Judge Dismisses Suit Filed by Alleged Church Abuse Victims

Associated Press, carried in
November 22, 2006

Philadelphia - A federal judge threw out a lawsuit brought against the Philadelphia Archdiocese by 13 people who say they were abused by Roman Catholic priests, ruling that the plaintiffs cannot sue the church under the law the government uses to prosecute gangsters.

U.S. District Judge Legrome Davis, in a ruling issued Monday, wrote that the plaintiffs failed to show that any conduct alleged in the lawsuit qualified as racketeering.

Davis also wrote that the plaintiffs' claims of personal injury, including emotional distress and loss of earnings, are personal injuries not covered by the anti-racketeering law.

The alleged abuse victims argued that the archdiocese violated federal conspiracy and anti-racketeering laws by engaging in a widespread cover-up of child abuse by priests.

The statutes are most commonly used to prosecute organized crime, and lawyers in other states also have been unsuccessful in using the laws in alleged priest abuse cases.

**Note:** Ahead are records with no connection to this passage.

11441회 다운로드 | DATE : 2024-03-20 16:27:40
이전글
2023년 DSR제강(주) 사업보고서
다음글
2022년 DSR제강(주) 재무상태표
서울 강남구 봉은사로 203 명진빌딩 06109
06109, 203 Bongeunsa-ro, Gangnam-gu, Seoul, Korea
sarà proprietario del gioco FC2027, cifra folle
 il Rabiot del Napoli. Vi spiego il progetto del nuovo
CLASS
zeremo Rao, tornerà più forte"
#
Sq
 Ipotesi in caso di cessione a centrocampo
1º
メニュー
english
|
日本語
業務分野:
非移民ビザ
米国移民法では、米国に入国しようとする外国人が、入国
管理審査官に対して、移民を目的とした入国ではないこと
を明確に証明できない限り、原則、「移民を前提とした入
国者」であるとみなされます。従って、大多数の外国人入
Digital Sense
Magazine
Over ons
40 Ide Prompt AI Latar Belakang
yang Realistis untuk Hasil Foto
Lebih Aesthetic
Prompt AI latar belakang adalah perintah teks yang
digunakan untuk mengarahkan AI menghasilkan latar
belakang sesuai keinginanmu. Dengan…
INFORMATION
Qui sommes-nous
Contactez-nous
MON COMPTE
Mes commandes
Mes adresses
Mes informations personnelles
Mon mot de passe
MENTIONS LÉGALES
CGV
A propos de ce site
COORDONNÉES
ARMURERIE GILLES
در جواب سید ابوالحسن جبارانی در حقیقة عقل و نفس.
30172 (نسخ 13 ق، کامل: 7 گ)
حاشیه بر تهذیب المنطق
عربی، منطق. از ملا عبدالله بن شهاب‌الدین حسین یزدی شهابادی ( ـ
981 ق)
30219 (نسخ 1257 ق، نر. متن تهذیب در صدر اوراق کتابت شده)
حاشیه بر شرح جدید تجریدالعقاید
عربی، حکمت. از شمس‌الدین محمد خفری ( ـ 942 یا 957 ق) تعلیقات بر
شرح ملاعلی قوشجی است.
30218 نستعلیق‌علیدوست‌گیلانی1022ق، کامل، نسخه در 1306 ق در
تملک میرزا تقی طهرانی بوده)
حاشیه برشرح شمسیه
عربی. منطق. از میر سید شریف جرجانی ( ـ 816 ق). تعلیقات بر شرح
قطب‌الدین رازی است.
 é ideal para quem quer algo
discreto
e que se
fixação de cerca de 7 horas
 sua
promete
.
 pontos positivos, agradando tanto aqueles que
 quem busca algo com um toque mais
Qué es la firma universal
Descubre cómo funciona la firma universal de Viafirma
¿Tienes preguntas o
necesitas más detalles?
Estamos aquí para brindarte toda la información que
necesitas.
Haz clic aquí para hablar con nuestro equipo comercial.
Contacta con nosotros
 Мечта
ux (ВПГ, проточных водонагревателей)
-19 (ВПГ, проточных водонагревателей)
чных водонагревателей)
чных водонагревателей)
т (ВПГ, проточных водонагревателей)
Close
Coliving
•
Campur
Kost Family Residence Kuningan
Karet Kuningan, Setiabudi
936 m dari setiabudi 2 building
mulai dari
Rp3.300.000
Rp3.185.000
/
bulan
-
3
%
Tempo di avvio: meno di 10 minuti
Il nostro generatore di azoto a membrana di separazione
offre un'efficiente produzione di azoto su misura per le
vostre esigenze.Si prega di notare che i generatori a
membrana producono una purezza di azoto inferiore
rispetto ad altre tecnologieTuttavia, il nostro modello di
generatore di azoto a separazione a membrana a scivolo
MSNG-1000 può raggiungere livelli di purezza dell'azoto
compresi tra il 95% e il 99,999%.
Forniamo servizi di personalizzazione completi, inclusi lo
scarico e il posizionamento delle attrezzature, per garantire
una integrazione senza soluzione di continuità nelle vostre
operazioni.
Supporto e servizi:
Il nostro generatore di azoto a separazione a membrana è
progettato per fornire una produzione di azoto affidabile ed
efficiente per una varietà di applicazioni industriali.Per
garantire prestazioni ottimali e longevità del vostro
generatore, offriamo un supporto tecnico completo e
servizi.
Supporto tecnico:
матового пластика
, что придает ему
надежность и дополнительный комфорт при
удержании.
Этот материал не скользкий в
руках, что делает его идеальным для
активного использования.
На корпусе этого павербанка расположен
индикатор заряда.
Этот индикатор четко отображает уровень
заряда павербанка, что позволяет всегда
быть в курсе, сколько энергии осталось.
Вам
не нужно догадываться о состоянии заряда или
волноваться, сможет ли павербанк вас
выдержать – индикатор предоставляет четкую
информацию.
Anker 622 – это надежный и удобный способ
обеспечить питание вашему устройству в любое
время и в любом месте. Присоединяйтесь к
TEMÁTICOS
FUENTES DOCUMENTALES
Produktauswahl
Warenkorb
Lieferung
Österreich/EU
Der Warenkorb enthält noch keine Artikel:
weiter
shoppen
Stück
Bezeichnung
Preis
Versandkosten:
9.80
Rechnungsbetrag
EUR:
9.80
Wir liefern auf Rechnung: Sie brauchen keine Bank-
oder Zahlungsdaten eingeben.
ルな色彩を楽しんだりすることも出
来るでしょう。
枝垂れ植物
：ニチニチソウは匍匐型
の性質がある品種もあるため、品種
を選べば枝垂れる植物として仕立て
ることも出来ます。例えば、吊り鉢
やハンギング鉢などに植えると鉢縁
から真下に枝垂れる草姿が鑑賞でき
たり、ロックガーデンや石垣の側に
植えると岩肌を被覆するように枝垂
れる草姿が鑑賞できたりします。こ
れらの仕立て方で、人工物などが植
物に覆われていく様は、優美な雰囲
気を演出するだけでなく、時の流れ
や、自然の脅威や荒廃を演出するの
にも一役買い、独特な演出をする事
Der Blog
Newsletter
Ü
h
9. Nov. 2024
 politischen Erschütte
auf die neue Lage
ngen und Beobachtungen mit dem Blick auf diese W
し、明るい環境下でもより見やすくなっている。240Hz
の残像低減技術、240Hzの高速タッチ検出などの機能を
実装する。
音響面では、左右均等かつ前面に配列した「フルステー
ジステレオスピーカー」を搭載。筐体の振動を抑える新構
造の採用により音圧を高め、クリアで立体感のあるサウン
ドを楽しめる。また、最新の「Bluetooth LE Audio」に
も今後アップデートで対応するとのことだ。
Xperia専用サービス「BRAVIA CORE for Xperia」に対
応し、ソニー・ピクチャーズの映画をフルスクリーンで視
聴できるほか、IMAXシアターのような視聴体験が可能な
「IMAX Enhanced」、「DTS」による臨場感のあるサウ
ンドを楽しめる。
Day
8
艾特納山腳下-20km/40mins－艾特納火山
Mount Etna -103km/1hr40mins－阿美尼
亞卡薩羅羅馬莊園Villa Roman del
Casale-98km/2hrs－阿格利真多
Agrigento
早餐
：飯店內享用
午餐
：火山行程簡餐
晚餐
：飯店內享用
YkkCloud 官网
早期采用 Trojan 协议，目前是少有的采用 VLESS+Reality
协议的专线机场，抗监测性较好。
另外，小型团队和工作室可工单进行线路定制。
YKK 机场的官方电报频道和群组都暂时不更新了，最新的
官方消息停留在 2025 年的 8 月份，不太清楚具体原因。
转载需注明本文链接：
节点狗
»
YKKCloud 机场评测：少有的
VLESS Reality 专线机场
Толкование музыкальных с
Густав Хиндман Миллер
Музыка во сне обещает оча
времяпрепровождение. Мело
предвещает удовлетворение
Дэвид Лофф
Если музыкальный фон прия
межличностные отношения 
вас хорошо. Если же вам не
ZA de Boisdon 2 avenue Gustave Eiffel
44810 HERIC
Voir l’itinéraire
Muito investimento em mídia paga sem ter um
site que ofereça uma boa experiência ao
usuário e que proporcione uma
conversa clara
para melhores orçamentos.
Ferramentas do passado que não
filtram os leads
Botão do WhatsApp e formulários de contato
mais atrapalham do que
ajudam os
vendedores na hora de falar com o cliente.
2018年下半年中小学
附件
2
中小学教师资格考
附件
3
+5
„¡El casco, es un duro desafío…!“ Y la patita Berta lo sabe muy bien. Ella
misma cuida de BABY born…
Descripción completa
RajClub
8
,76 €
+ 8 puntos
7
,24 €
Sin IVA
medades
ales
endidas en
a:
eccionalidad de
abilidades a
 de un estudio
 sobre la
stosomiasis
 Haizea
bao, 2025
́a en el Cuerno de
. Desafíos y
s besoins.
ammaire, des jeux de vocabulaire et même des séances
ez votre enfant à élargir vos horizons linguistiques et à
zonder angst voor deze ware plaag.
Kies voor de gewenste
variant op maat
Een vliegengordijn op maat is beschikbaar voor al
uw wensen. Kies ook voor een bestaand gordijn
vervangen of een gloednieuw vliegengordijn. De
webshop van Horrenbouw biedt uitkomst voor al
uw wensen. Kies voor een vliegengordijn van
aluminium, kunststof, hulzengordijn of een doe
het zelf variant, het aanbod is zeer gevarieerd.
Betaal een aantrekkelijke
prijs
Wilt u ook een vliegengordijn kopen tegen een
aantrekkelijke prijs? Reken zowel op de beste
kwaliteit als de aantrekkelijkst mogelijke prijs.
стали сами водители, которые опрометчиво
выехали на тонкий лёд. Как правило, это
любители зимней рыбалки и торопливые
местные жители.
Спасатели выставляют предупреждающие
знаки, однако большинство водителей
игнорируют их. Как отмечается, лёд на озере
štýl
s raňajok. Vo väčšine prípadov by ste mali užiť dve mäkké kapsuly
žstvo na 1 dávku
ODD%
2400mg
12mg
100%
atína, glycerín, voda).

"It is the duty of the judiciary to apply the law as it is written, and as such this court cannot force a moral wrong into a legal mold where it clearly does not fit," Davis wrote. "The remedy lies with Congress, not with the courts."

The federal suit was practically the only way for victims to get redress, their attorneys have said. Pennsylvania courts, citing the statute of limitations, have barred victims from filing personal injury claims.

The archdiocese had argued that anti-racketeering laws were designed to stop criminals from interfering with legal businesses and that victims of racketeering must prove damage to business or property.